Cosa fare se Windows decide (di nuovo) di non avviarsi
Questa procedura è stata recentemente testata da me su tre computer e su tre problemi apparentemente differenti, permettendomi di risparmiare un sacco di tempo in formattoni o improbabili riparazioni del sistema.
Il problema: Windows non si avvia. Magari si inchioda subito, durante il bootstrap, o poco prima della scherma di login. Potrebbe perire in un classico blue screen of death, con errori anche molto diversi (numericamente parlando) tra loro. Oppure potrebbe dirci qualcosa come “system won’t start” o “hal.dll damaged or not exist” o simili.
Nel mio caso, si è inchiodato nel bootstrap per un presunto danneggiamento di HAL.DLL, su un altro pc dava un BSOD e sul terzo arrivava al login ma poco dopo dava errore su Explorer.exe, impedendomi di interagire col sistema.
Bene, la procedura ha funzionato in tutti e tre i casi, quindi ve la consiglio come primo tentativo nel caso Windows non parta.
- Inserire il CD di Windows e utilizzarlo per il boot, come per una installazione.
- Appena finisce di caricare invece di premere INVIO, premere R.
- Aspettare che la Console di Ripristino vi chieda da quale installazione partire, sceglierla premendo il numero corrispondente e poi premere INVIO.
A questo punto siete in C:/WINDOWS/, e dovete dare, in sequenza:
- chkdsk -PR
- cd ..
- attrib -RSH boot.ini
- del boot.ini
- bootcfg /REBUILD
- fixboot
Come prima cosa, fate un chkdsk che controlla se vi sono settori del disco danneggiati e prova a ripararli (con le opzioni -PR, altrimenti controlla solo). Questo ha risolto il problema di Explorer.exe che tornava un errore all’avvio di Windows e mi impediva ogni operazione, e anche un altro problema di riconoscimento della partizione C: da parte del comando bootcfg. Mi è bastato fargli fare un controllo dei dischi con riparazione, riavviare, rientrare in console di ripristino e bootcfg finalmente mi rilevava C: ;)

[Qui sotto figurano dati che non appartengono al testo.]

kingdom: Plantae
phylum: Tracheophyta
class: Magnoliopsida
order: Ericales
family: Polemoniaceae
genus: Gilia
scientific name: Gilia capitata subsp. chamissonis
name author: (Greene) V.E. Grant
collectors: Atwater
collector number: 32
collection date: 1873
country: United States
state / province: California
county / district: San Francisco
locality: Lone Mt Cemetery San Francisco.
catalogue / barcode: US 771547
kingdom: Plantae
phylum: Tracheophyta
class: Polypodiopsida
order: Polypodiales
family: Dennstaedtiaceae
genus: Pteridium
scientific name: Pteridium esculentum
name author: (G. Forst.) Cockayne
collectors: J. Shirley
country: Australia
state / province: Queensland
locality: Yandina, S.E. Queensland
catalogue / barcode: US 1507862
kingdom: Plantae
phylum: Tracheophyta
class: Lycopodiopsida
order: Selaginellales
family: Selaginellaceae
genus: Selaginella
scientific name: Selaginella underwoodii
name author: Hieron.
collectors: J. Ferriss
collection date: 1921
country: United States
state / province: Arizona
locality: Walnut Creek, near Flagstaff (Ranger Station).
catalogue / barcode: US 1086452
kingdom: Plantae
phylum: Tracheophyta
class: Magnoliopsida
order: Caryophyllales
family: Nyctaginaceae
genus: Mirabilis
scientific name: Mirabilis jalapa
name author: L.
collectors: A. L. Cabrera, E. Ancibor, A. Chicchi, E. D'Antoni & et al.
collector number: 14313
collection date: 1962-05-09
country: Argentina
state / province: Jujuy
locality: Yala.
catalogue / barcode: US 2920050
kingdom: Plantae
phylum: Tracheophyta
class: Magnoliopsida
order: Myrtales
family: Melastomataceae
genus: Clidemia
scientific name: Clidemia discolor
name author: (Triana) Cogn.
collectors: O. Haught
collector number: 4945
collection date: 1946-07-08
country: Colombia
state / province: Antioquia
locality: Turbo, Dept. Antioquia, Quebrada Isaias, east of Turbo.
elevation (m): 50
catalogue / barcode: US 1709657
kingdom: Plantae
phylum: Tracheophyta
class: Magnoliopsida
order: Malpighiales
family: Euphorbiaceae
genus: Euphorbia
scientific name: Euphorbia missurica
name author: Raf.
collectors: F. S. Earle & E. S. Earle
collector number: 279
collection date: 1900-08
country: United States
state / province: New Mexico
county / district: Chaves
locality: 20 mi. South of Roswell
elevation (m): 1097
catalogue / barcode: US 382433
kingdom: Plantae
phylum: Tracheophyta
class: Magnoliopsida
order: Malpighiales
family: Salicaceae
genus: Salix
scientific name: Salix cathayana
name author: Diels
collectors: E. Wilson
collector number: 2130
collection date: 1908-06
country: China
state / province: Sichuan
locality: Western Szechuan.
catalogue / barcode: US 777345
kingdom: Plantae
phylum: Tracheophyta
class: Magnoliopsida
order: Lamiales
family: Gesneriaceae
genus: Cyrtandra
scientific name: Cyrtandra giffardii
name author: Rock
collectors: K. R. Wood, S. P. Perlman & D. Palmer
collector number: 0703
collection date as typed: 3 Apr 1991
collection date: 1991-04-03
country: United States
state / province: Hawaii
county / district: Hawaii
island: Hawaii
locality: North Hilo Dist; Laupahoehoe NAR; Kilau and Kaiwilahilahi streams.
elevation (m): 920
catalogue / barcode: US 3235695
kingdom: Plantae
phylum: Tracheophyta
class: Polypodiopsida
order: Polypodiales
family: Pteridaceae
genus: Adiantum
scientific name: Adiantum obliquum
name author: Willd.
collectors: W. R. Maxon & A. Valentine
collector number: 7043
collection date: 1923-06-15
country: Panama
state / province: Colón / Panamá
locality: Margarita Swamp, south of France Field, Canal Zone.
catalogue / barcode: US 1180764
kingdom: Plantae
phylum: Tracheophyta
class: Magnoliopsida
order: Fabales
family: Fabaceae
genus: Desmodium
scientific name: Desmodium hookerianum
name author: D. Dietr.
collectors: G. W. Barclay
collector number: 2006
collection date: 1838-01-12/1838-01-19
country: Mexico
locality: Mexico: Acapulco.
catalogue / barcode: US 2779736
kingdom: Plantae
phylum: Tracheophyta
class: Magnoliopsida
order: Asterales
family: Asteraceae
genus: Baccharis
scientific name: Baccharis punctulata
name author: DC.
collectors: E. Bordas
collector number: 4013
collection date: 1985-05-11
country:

Con cd .. vi spostate in C:, dove c’è il file boot.ini, che prontamente eliminerete (dopo avergli tolto gli attributi che ne impediscono la cancellazione).
Ora siamo pronti ad utilizzare bootcfg /REBUILD, che farà una scansione (in genere un po’ lunghetta) dei vostri dischi e vi elencherà le partizioni con un’installazione di Windows. Vi tornerà qualcosa di simile:
Totale installazioni di Windows identificate: 2
[1] C:\Windows
Aggiungere installazione all’elenco sistemi operativi all’avvio? (Sì/No/Tutti):
Inserire l’identificatore di caricamento: (descrizione personalizzata relativa al caricamento di un sistema operativo dal menu Avvio)
Inserire le opzioni di caricamento del sistema operativo: (ossia: /fastdetect)[2] D:\Windows
Aggiungere installazione all’elenco sistemi operativi all’avvio? (Sì/No/Tutti):
Inserire l’identificatore di caricamento: (descrizione personalizzata relativa al caricamento di un sistema operativo dal menu Avvio)
Inserire le opzioni di caricamento del sistema operativo: (ossia: /fastdetect)
Scegliete (basta digitare S per il si e N per il no) quelle che volete compaiano nella lista di avvio iniziale, alle opzioni inserite /fastdetect, come indicato sopra.
A questo punto date un fixboot, e avete fatto…buon riavvio! (uscite con exit).